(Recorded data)
+ + + + + + +

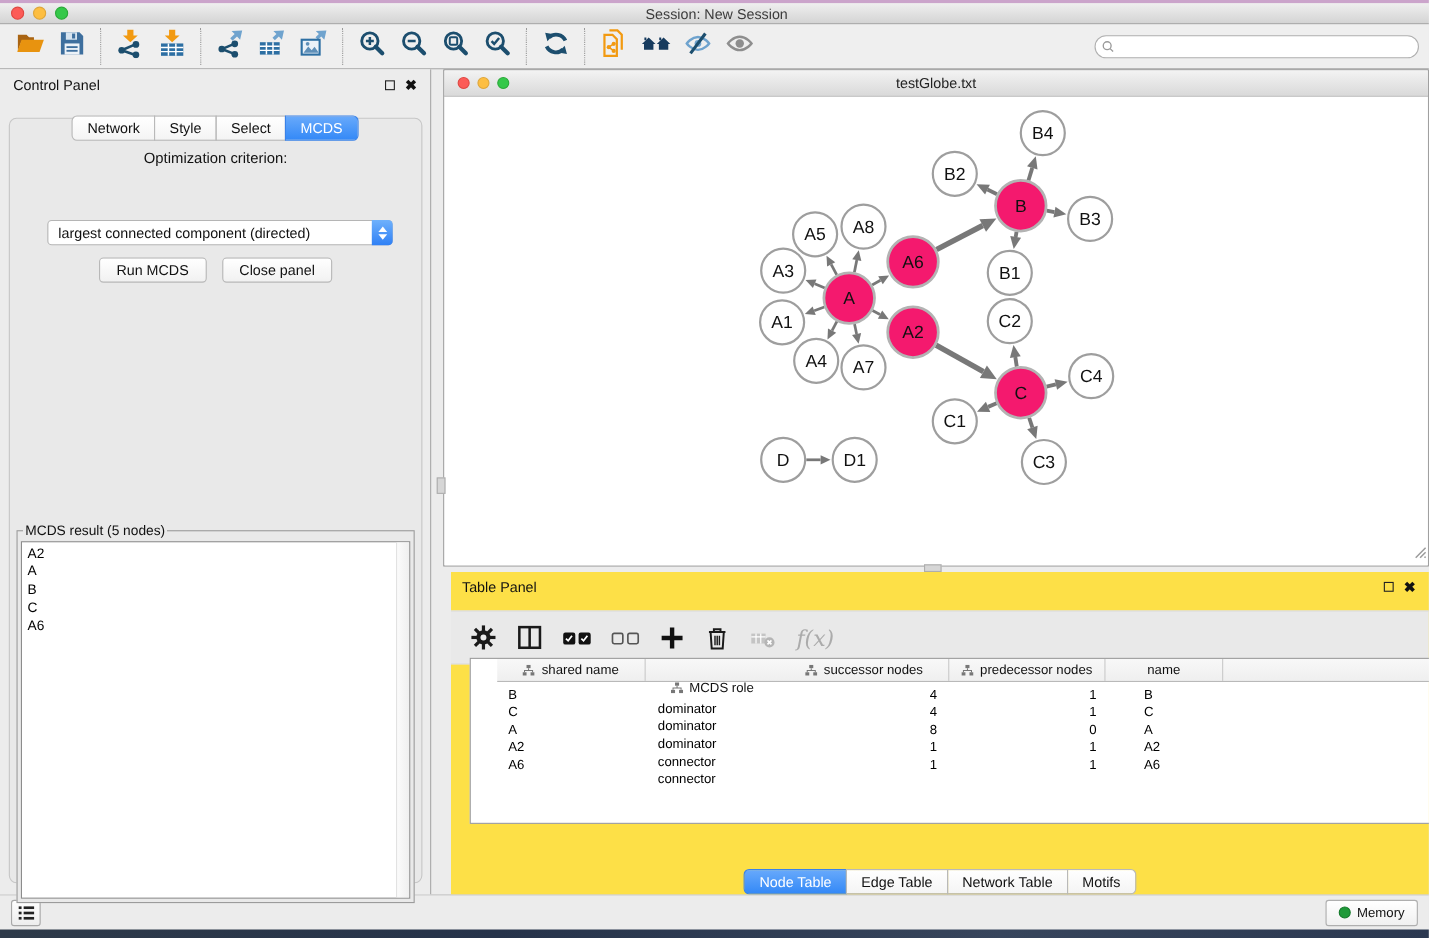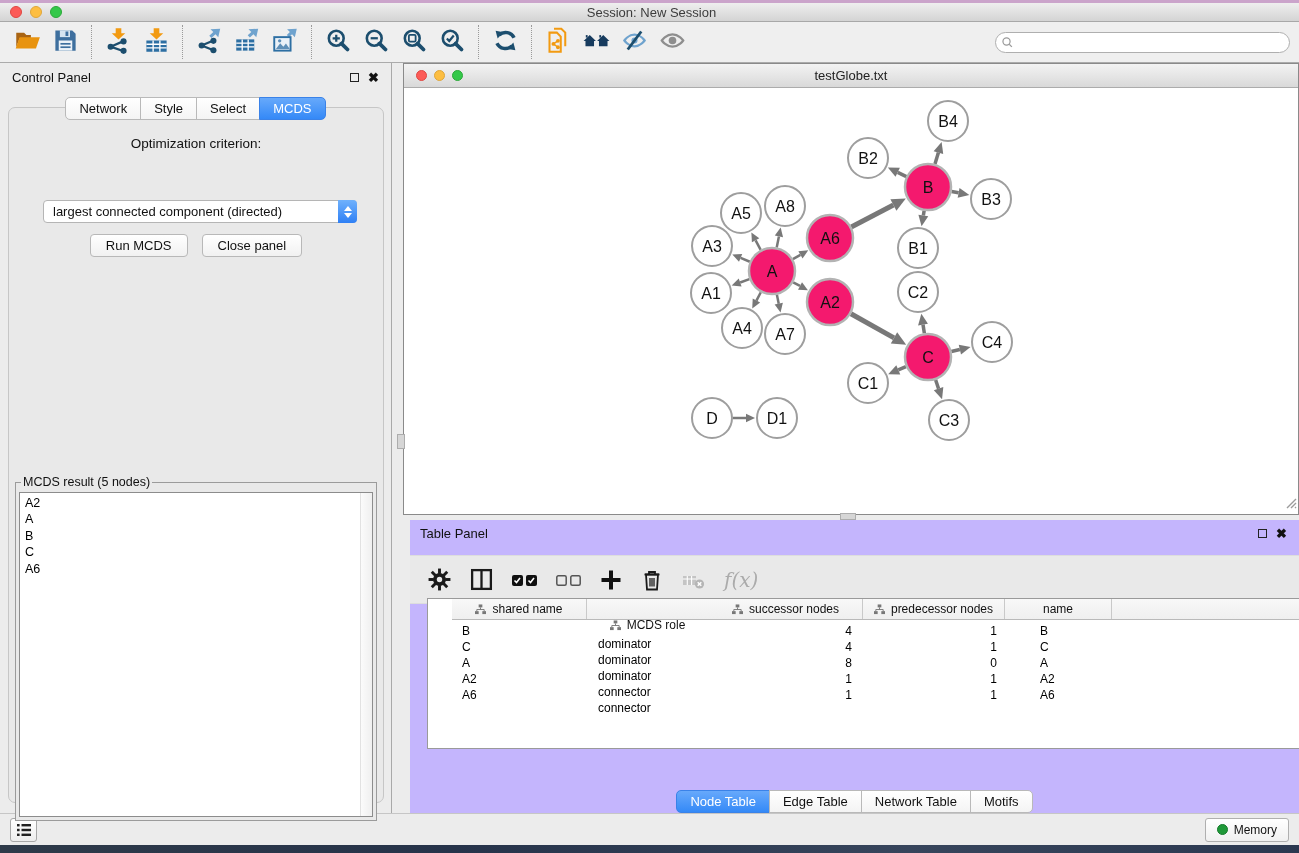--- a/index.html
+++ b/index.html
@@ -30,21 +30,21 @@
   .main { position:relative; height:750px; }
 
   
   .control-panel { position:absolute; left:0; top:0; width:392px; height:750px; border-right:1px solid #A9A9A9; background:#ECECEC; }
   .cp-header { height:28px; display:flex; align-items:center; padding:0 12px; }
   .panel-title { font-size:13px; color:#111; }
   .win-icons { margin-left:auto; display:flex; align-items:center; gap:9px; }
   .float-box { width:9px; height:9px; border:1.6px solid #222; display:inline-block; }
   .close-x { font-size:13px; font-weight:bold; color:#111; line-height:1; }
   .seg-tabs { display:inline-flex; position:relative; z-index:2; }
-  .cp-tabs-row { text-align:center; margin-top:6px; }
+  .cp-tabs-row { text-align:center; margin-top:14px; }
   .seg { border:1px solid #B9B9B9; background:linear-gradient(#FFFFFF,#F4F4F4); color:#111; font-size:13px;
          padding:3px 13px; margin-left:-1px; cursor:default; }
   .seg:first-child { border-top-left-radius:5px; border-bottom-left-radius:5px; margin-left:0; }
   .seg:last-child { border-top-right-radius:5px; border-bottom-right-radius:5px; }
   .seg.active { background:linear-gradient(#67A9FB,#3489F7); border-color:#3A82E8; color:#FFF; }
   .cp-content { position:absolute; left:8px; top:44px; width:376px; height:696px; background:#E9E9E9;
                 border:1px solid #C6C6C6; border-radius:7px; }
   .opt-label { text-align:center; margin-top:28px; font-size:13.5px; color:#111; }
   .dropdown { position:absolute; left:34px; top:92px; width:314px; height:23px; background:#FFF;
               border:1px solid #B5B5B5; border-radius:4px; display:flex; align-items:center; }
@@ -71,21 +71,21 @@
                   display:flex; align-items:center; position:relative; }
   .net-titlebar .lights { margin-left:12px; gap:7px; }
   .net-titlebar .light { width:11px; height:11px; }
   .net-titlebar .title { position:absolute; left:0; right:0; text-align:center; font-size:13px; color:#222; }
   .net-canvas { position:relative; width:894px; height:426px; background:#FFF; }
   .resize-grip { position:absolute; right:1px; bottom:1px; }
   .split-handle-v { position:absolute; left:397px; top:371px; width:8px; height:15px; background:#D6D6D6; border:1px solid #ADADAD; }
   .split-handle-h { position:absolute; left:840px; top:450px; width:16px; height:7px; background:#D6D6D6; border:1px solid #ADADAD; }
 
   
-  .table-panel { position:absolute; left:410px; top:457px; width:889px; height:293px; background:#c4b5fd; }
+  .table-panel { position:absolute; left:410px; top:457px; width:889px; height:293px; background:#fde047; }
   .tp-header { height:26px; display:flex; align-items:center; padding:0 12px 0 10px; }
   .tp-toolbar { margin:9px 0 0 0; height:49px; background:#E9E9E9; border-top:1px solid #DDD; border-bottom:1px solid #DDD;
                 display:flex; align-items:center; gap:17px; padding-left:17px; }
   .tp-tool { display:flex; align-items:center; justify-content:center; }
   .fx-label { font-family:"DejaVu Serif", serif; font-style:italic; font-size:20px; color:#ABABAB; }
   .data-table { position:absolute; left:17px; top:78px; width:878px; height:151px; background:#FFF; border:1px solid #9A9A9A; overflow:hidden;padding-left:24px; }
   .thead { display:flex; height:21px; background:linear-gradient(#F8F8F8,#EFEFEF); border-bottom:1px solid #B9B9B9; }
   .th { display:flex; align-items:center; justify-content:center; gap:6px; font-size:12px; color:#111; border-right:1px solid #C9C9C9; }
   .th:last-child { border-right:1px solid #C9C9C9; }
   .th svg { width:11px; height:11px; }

+ + + + + + +

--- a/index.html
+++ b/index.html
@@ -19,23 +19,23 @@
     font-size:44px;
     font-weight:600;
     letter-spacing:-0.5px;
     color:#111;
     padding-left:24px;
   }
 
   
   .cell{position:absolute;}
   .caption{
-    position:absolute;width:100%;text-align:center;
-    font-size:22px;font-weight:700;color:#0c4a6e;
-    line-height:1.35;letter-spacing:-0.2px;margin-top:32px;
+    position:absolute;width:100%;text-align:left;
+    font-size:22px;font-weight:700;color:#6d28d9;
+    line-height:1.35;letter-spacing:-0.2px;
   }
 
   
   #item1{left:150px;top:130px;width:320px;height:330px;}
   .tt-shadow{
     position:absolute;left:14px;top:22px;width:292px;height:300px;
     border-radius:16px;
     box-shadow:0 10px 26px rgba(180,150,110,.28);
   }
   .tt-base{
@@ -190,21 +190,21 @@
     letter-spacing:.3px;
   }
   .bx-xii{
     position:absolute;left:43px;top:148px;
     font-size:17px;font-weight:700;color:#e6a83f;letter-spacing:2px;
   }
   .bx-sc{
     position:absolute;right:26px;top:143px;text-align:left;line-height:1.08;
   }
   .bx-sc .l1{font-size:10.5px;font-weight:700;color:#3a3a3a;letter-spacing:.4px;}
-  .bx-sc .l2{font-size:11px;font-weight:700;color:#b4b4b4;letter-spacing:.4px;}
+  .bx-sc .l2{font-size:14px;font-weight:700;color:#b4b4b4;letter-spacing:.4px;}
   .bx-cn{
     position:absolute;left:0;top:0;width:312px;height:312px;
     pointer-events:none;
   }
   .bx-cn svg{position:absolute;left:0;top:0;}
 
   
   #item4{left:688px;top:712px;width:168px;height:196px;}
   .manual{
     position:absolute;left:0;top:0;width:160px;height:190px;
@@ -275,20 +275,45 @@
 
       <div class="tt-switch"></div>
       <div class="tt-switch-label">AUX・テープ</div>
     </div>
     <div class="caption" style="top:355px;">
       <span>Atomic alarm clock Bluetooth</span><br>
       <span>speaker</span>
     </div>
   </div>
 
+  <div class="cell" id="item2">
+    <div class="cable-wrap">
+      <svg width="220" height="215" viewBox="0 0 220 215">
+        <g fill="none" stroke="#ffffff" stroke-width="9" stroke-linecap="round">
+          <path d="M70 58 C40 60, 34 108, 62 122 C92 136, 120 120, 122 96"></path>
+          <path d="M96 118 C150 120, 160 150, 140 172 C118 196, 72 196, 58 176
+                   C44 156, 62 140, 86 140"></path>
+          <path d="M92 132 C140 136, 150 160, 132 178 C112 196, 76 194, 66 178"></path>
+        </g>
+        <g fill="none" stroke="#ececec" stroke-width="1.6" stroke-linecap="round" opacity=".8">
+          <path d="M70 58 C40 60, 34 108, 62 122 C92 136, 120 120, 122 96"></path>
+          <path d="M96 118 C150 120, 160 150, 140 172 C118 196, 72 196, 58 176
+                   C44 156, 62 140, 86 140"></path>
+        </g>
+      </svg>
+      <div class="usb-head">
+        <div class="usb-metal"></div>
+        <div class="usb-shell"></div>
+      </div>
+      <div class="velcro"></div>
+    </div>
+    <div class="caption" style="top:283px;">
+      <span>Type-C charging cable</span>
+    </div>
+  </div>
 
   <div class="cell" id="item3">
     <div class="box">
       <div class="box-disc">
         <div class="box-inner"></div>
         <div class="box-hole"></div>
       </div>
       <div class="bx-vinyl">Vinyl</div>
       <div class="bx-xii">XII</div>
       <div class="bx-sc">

+ + + + + + +

Reply with nothing but the number of lines in the entries that include "span".

3